# WORK TO COMPLETE
Return each line of the records with nothing changed, pictures excepted.

[Items from a dataset]
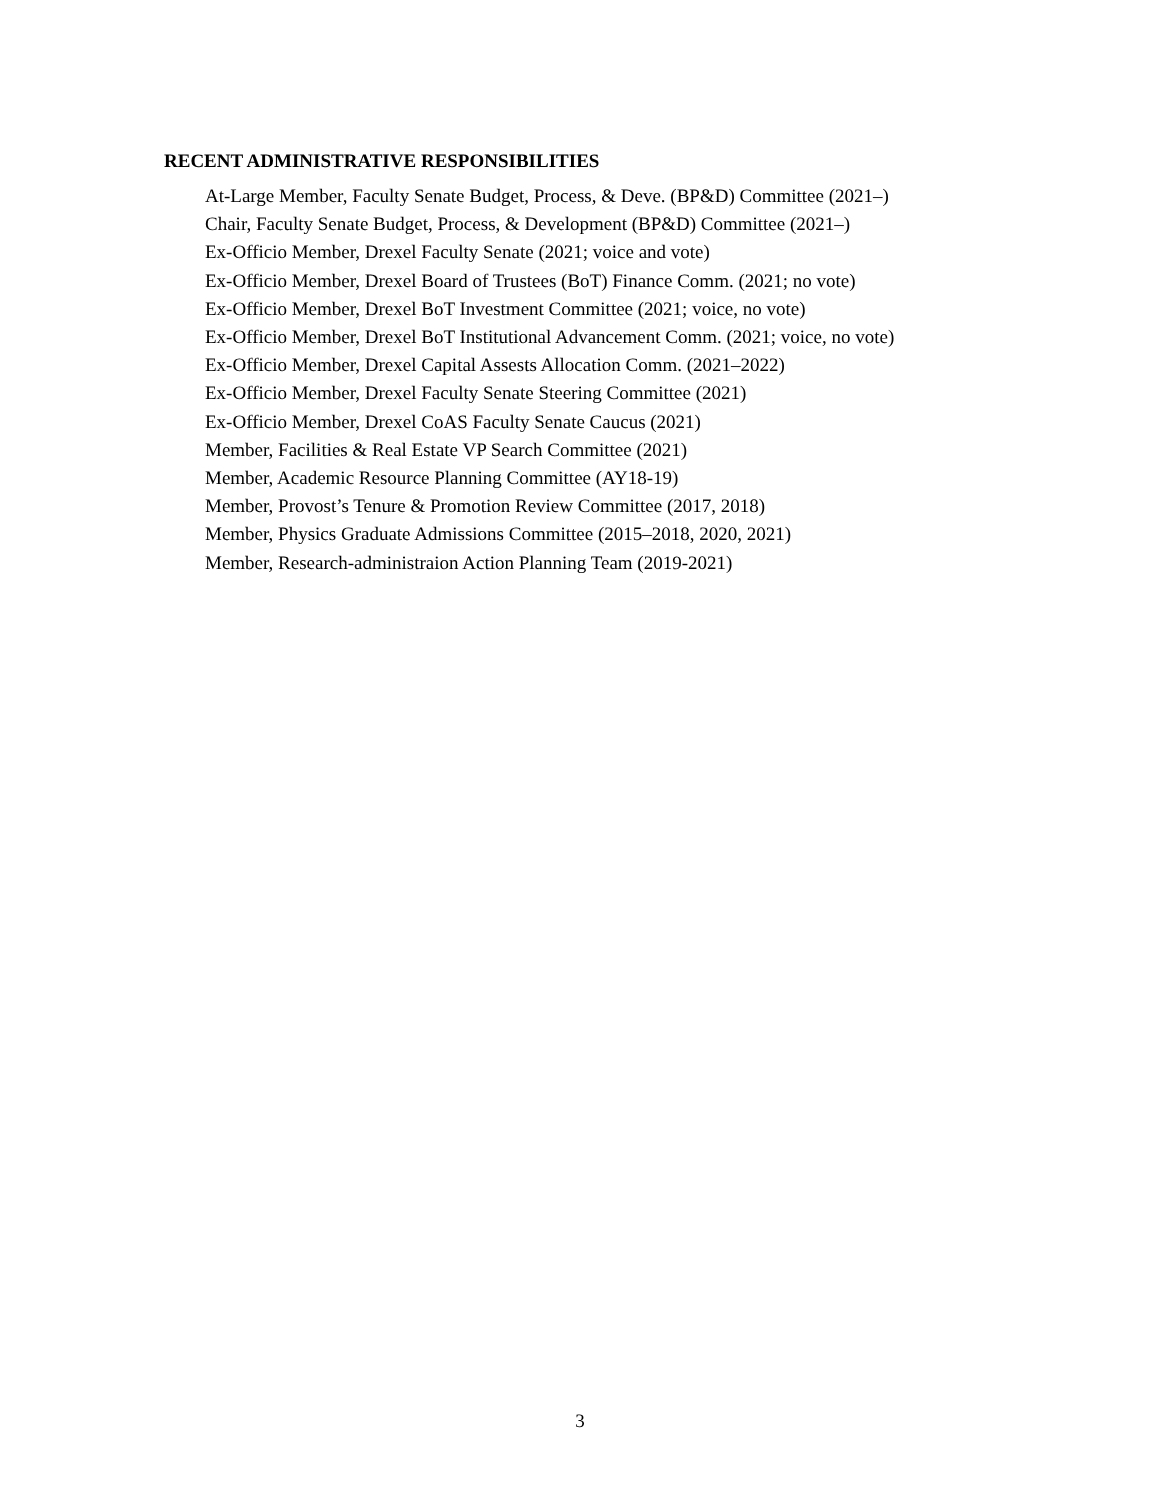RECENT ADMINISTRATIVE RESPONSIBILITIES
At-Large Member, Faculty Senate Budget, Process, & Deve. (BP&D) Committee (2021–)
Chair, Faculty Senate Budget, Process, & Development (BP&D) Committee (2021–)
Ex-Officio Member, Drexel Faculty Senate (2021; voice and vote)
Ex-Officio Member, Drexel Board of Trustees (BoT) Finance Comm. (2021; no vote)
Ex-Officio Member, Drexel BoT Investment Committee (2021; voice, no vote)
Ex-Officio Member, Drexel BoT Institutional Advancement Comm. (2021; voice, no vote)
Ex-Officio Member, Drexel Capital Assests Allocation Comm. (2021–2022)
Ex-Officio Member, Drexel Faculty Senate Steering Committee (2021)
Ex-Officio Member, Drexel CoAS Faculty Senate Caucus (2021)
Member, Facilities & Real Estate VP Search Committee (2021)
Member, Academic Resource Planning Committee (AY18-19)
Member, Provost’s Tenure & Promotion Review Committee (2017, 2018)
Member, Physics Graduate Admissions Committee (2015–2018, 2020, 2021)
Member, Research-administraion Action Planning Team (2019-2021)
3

# REPLY TO THE EXERCISE
RECENT ADMINISTRATIVE RESPONSIBILITIES
At-Large Member, Faculty Senate Budget, Process, & Deve. (BP&D) Committee (2021–)
Chair, Faculty Senate Budget, Process, & Development (BP&D) Committee (2021–)
Ex-Officio Member, Drexel Faculty Senate (2021; voice and vote)
Ex-Officio Member, Drexel Board of Trustees (BoT) Finance Comm. (2021; no vote)
Ex-Officio Member, Drexel BoT Investment Committee (2021; voice, no vote)
Ex-Officio Member, Drexel BoT Institutional Advancement Comm. (2021; voice, no vote)
Ex-Officio Member, Drexel Capital Assests Allocation Comm. (2021–2022)
Ex-Officio Member, Drexel Faculty Senate Steering Committee (2021)
Ex-Officio Member, Drexel CoAS Faculty Senate Caucus (2021)
Member, Facilities & Real Estate VP Search Committee (2021)
Member, Academic Resource Planning Committee (AY18-19)
Member, Provost’s Tenure & Promotion Review Committee (2017, 2018)
Member, Physics Graduate Admissions Committee (2015–2018, 2020, 2021)
Member, Research-administraion Action Planning Team (2019-2021)
3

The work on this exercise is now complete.